The beginning of the end.

By Luke PattenPublished 5 years ago 5 min read

I am so hungry.

It has been 11 days since I last found any food. My water is running out. My backpack, despite having less that I have had in weeks, feels heavier than before. My stomach is screaming at me. I must push on. There must be food somewhere.

I fall to the ground and look through my bag, hoping I have missed something. Anything. Even just a crumb. I check my supplies as I go, everything is worn. It has been years since the Flash happened. I have survived, but what is surviving, if every day feels like this? I have lost everyone, everything I’ve ever loved. The only thing left is this heart shaped locket of my daughter. The chain is broken, the silver tarnished to a point where it does not even look like silver. The photo is water damaged, but I can still see her, and that is enough to keep me going.

I muster up what energy I have and check my traps, hopefully I have caught something. I get to my first trap, a rabbit snare. Triggered, but nothing. My stomach growls in frustration. A pang of hopelessness forces itself into my mind. “Why bother? You’re only delaying the inevitable” I say to myself in my mind, before quickly dismissing the thought. I push on, despite my body fighting my to just lay down and sleep. I can’t afford to sleep. Not yet. Not until I get something.

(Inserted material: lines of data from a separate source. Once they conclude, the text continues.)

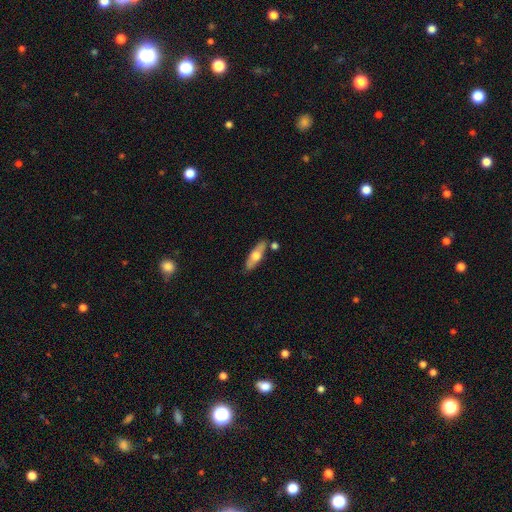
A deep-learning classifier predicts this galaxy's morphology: smooth 52%, featured or disk 42%, star or artifact 6%. Down the decision tree: how rounded — in between (49%); merging — none (79%).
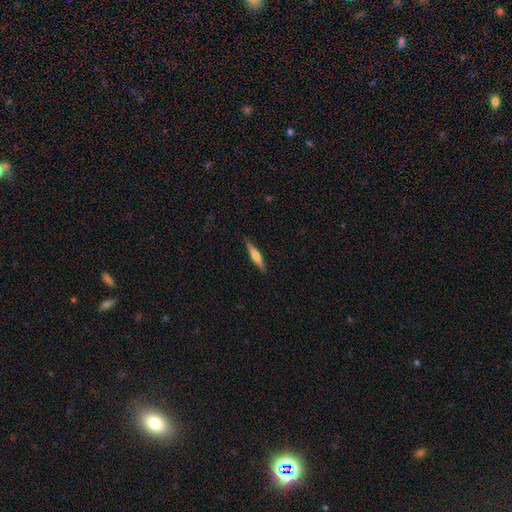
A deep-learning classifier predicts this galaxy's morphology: Smooth or featured? Predicted: featured or disk (p=0.55). Edge-on disk? Predicted: yes (p=0.96). Edge-on bulge? Predicted: rounded (p=0.88). Merging? Predicted: none (p=0.88).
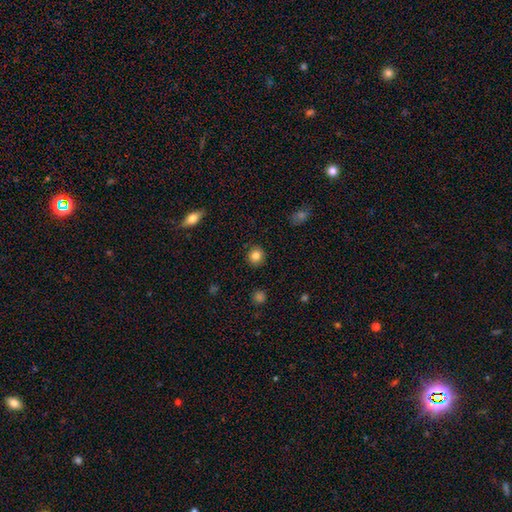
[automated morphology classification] A smooth galaxy with no disk features (83%) that is round (90%). Merging: none (91%).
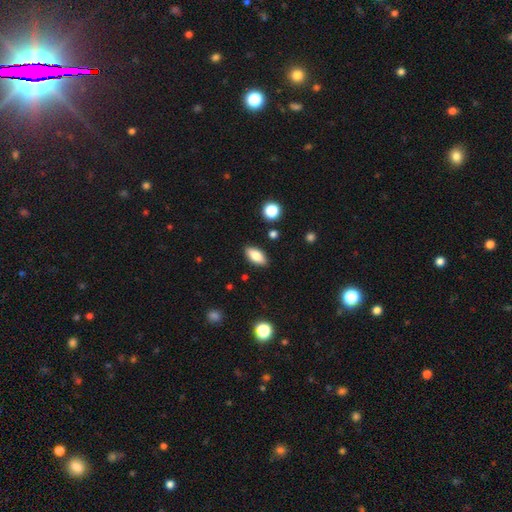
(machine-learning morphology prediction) Smooth or featured? smooth (79%)
How rounded? in between (86%)
Merging? none (87%)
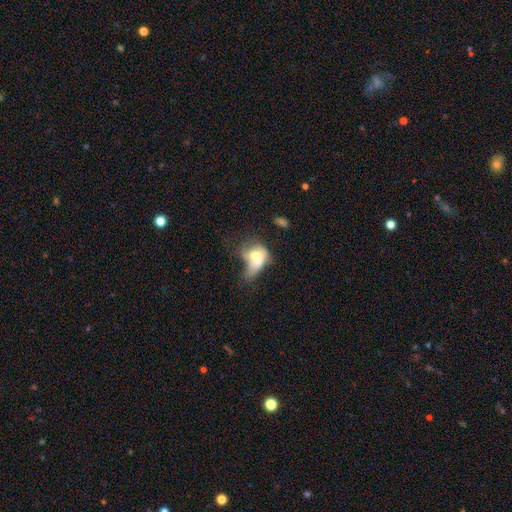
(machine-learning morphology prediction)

Second trap. Nothing. The thoughts return, stronger than before. It’s getting harder to fight them off. Keep going. There will be something. “No there won’t. Admit to yourself it’s over. Who’s going to care?” My mind starts to make sense… No, do not rationalise with it. Do not let it win. I pull my locket out and look at the faded photo once more. My mind goes silent for a moment, replaced with memories of a world gone. My daughters first birthday, the vacations to Disneyland. Thoughts of her happiness push the thoughts out for now. Push on. You can do this.

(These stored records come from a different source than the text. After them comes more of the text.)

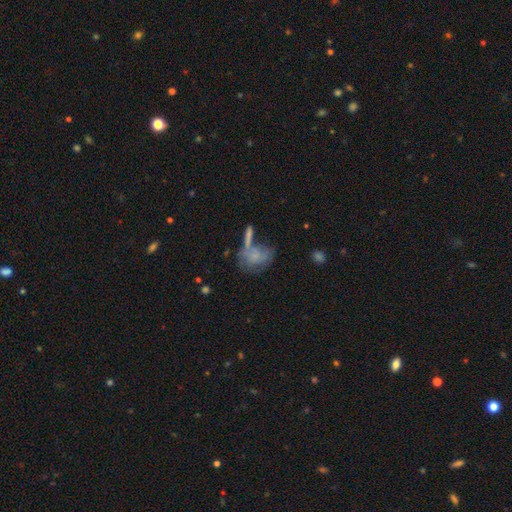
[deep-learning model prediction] Smooth or featured? smooth (59%)
How rounded? in between (72%)
Merging? none (31%)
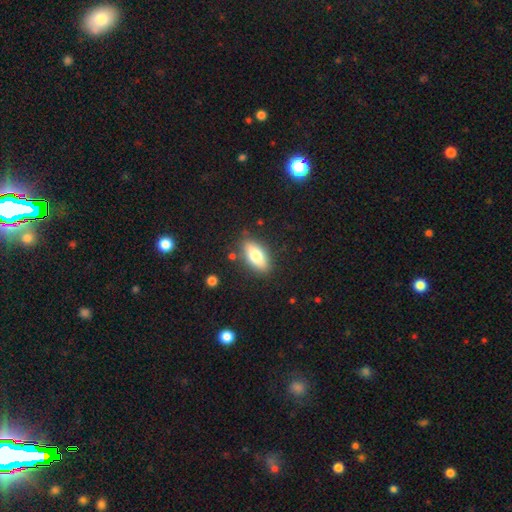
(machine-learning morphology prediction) smooth 72%, featured or disk 21%, star or artifact 7%. Down the decision tree: how rounded — in between (83%); merging — none (84%).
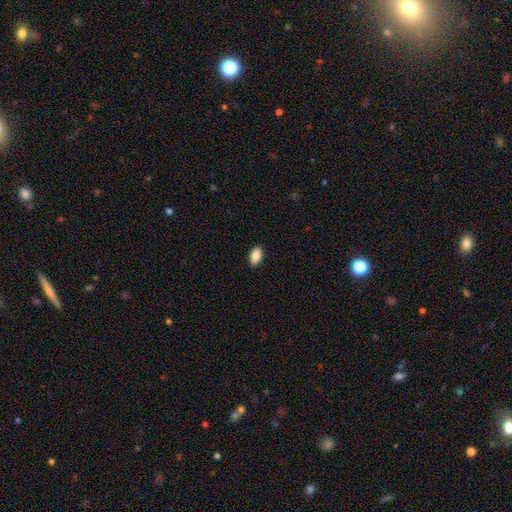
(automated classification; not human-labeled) Morphology: type=smooth (89%); roundness=in between (93%); merging=none (90%).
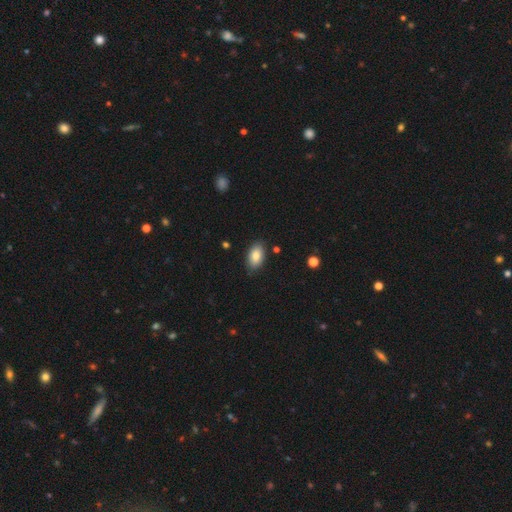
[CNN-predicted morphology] Overall: smooth (83%). How rounded: in between (93%). Merging: none (86%).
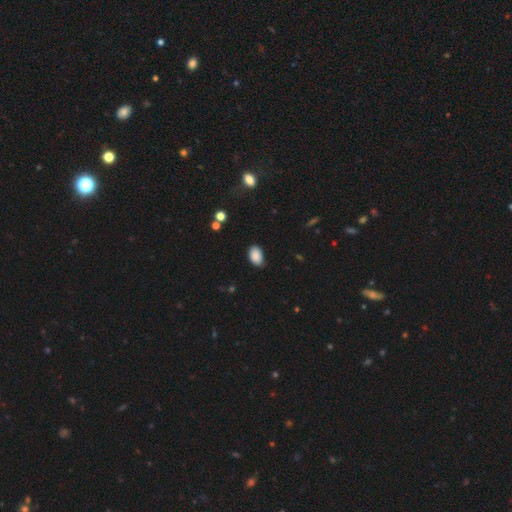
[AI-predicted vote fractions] A smooth galaxy with no disk features (88%) that is in between round and cigar-shaped (89%).

Vote fractions:
- Smooth or featured? smooth: 88% / star or artifact: 8% / featured or disk: 4%
- How rounded? in between: 89% / round: 9% / cigar-shaped: 1%
- Merging? none: 78% / minor disturbance: 18% / major disturbance: 3% / merger: 1%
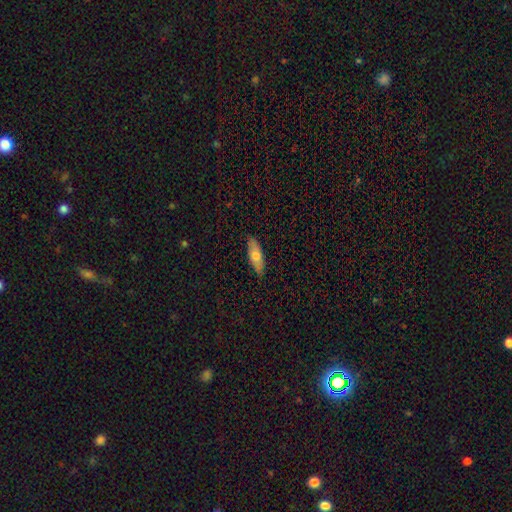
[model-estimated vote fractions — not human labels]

I head down to what used to be a lake, now it’s just a dry bed. I walk along side it, heading up the bed. Maybe there’s something up here.

After what feels like 20 minutes, I hear what sounds like running water. Hope surges through me. Energy courses through my body as I run towards the sound, my determination rises. It must be just over the rise. You can do it. As I come over the rise, I see the source of the sound. Human bodies hung from trees, gutted. Dozens of them. I cover my mouth to muffle my voice, blood is everywhere. It looks like a meat factory. I want to run, I want to move, but my body is paralyzed with fear. I’ve never seen anything like this before.

I finally muster up enough courage to move and take a step back. But what’s left of my boot slips on a rock. I fall backwards and begin to slide back down the hill. Fast. Rocks cut into my skin as they fly past. “Turn around. Turn around or you will die”. I shove my hand in to the arid dirt hard, swinging my body around. The force of the swing hurts my arm badly, but I manage to correct myself, falling feet first. I see what could have been my death. A boulder. The impact headfirst would have killed me, at least now I can dig my heels in and slow down.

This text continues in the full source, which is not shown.